Problem to solve -> Copy every line of the records below word for word, with the same spelling and order.

··· The records ···

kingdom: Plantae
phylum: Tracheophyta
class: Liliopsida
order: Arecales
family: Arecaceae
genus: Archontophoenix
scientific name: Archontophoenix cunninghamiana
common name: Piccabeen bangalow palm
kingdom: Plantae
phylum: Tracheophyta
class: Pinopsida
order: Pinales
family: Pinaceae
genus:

···

Solution to this problem ->
kingdom: Plantae
phylum: Tracheophyta
class: Liliopsida
order: Arecales
family: Arecaceae
genus: Archontophoenix
scientific name: Archontophoenix cunninghamiana
common name: Piccabeen bangalow palm
kingdom: Plantae
phylum: Tracheophyta
class: Pinopsida
order: Pinales
family: Pinaceae
genus:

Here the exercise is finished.